Exercise requirements = Put the lines between the one holding "back. Black" and the one holding "over 45 year", inclusive, into a JSON list of strings with one string per line and blank lines left out.
┌──
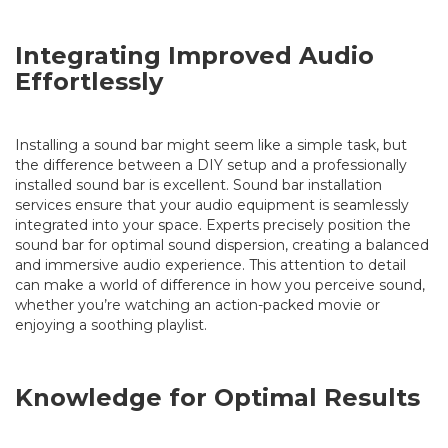
Integrating Improved Audio
Effortlessly
Installing a sound bar might seem like a simple task, but
the difference between a DIY setup and a professionally
installed sound bar is excellent. Sound bar installation
services ensure that your audio equipment is seamlessly
integrated into your space. Experts precisely position the
sound bar for optimal sound dispersion, creating a balanced
and immersive audio experience. This attention to detail
can make a world of difference in how you perceive sound,
whether you’re watching an action-packed movie or
enjoying a soothing playlist.
Knowledge for Optimal Results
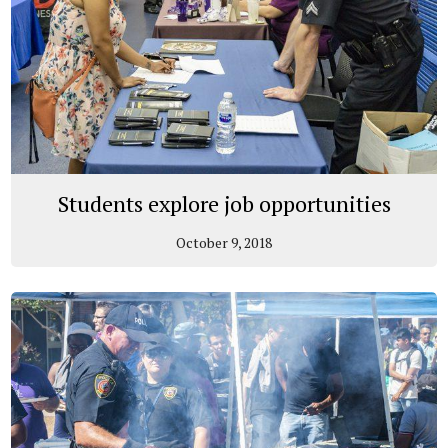
Students explore job opportunities
October 9, 2018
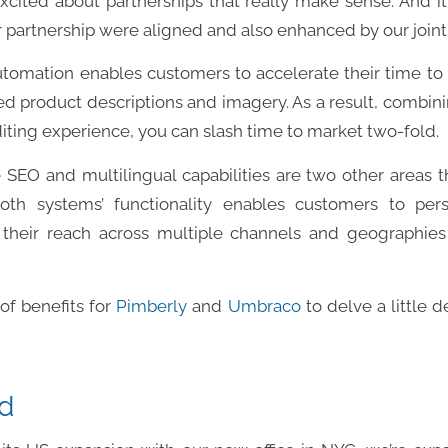
xcited about partnerships that really make sense. And i
ur partnership were aligned and also enhanced by our joint 
utomation enables customers to accelerate their time to 
d product descriptions and imagery. As a result, combini
diting experience, you can slash time to market two-fold.
e SEO and multilingual capabilities are two other areas 
Both systems’ functionality enables customers to per
their reach across multiple channels and geographi
of benefits for
Pimberly
and
Umbraco
to delve a little 
d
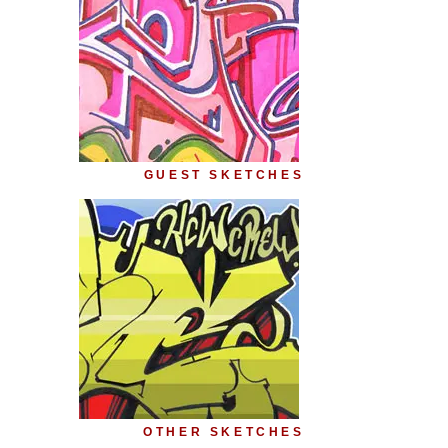
GUEST SKETCHES
OTHER SKETCHES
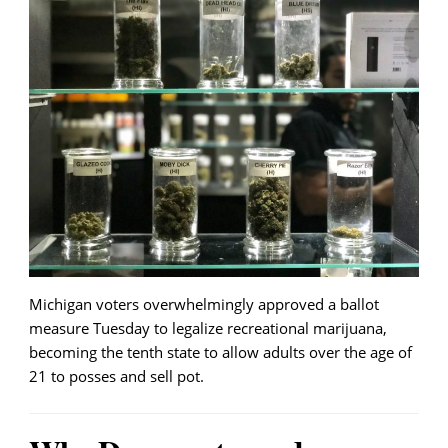
Michigan voters overwhelmingly approved a ballot
measure Tuesday to legalize recreational marijuana,
becoming the tenth state to allow adults over the age of
21 to posses and sell pot.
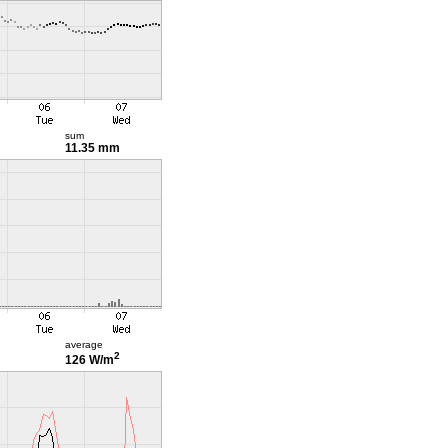
sum
11.35 mm
average
2
126 W/m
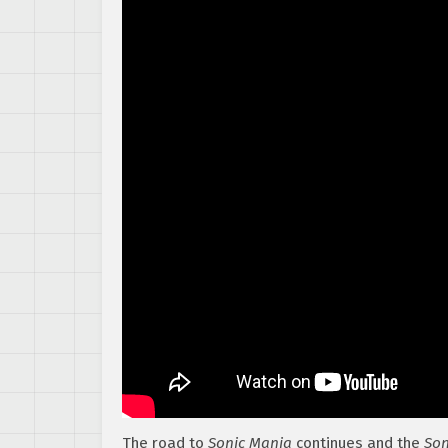
The road to
Sonic Mania
continues and the
Son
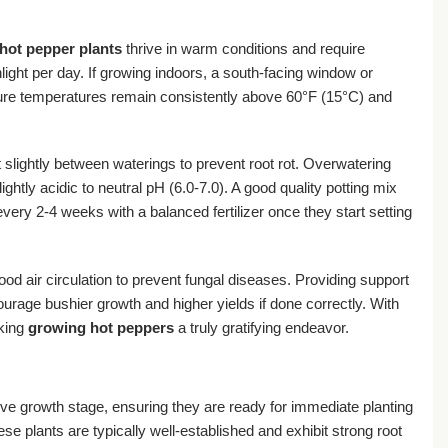
hot pepper plants
thrive in warm conditions and require
nlight per day. If growing indoors, a south-facing window or
nsure temperatures remain consistently above 60°F (15°C) and
t slightly between waterings to prevent root rot. Overwatering
lightly acidic to neutral pH (6.0-7.0). A good quality potting mix
every 2-4 weeks with a balanced fertilizer once they start setting
d air circulation to prevent fungal diseases. Providing support
urage bushier growth and higher yields if done correctly. With
aking
growing hot peppers
a truly gratifying endeavor.
ive growth stage, ensuring they are ready for immediate planting
e plants are typically well-established and exhibit strong root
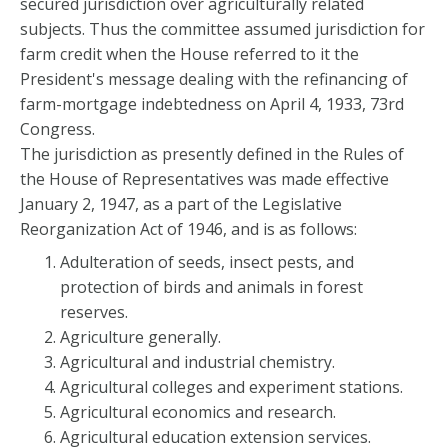
secured jurisdiction over agriculturally related
subjects. Thus the committee assumed jurisdiction for
farm credit when the House referred to it the
President's message dealing with the refinancing of
farm-mortgage indebtedness on April 4, 1933, 73rd
Congress.
The jurisdiction as presently defined in the Rules of
the House of Representatives was made effective
January 2, 1947, as a part of the Legislative
Reorganization Act of 1946, and is as follows:
Adulteration of seeds, insect pests, and
protection of birds and animals in forest
reserves.
Agriculture generally.
Agricultural and industrial chemistry.
Agricultural colleges and experiment stations.
Agricultural economics and research.
Agricultural education extension services.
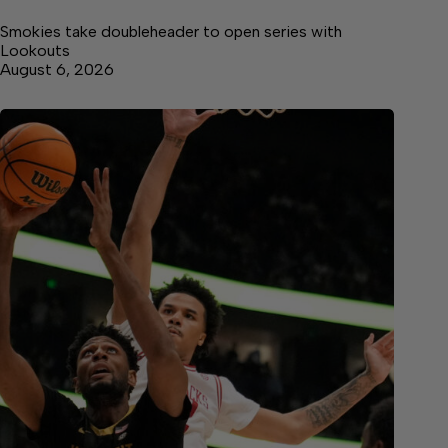
Smokies take doubleheader to open series with
Lookouts
August 6, 2026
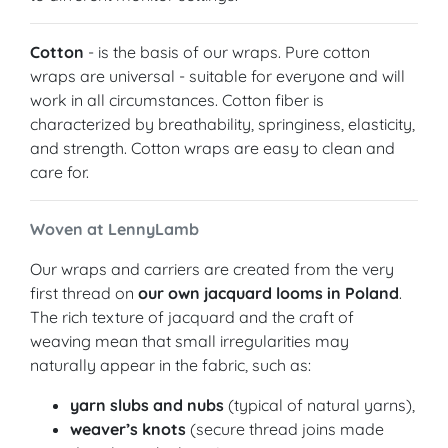
Cotton
- is the basis of our wraps. Pure cotton
wraps are universal - suitable for everyone and will
work in all circumstances. Cotton fiber is
characterized by breathability, springiness, elasticity,
and strength. Cotton wraps are easy to clean and
care for.
Woven at LennyLamb
Our wraps and carriers are created from the very
first thread on
our own jacquard looms in Poland
.
The rich texture of jacquard and the craft of
weaving mean that small irregularities may
naturally appear in the fabric, such as:
yarn slubs and nubs
(typical of natural yarns),
weaver’s knots
(secure thread joins made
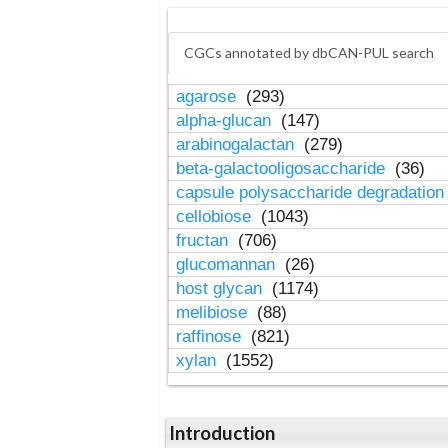
CGCs annotated by dbCAN-PUL search
agarose
(293)
alpha-glucan
(147)
arabinogalactan
(279)
beta-galactooligosaccharide
(36)
capsule polysaccharide degradatio
cellobiose
(1043)
fructan
(706)
glucomannan
(26)
host glycan
(1174)
melibiose
(88)
raffinose
(821)
xylan
(1552)
Introduction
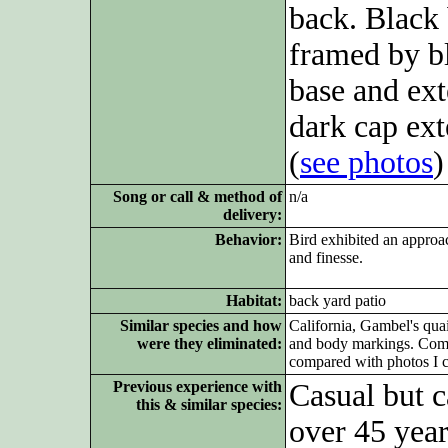
back. Black 
framed by bl
base and ext
dark cap ex
(
see photos
)
Song or call & method of
n/a
delivery:
Behavior:
Bird exhibited an approac
and finesse.
Habitat:
back yard patio
Similar species and how
California, Gambel's qua
were they eliminated:
and body markings. Compa
compared with photos I c
Previous experience with
Casual but c
this & similar species:
over 45 year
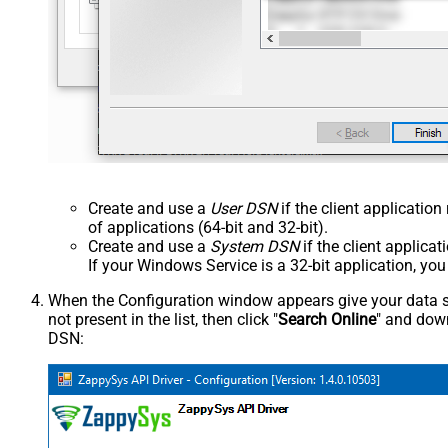
Create and use a
User DSN
if the client applicatio
of applications (64-bit and 32-bit).
Create and use a
System DSN
if the client applica
If your Windows Service is a 32-bit application, yo
When the Configuration window appears give your data sou
not present in the list, then click "
Search Online
" and down
DSN:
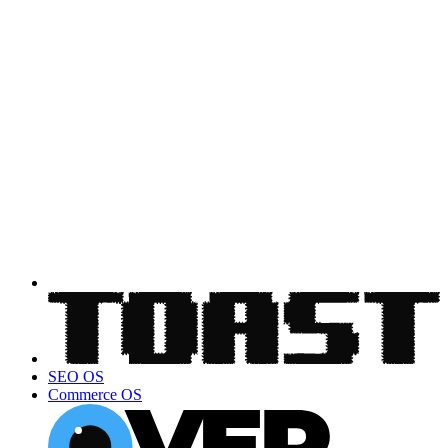
SEO OS
Commerce OS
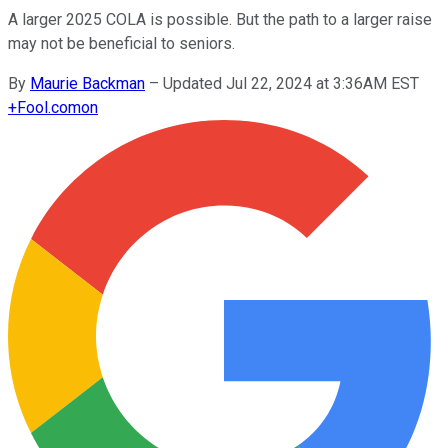
A larger 2025 COLA is possible. But the path to a larger raise
may not be beneficial to seniors.
By
Maurie Backman
–
Updated Jul 22, 2024 at 3:36AM EST
+
Fool.com
on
└──
Answer =
[
  "back. Black ",
  "framed by bl",
  "base and ext",
  "dark cap ex",
  "(",
  "see photos",
  ")",
  "Song or call & method of",
  "n/a",
  "delivery:",
  "Behavior:",
  "Bird exhibited an approac",
  "and finesse.",
  "Habitat:",
  "back yard patio",
  "Similar species and how",
  "California, Gambel's qua",
  "were they eliminated:",
  "and body markings. Compa",
  "compared with photos I c",
  "Previous experience with",
  "Casual but c",
  "this & similar species:",
  "over 45 year"
]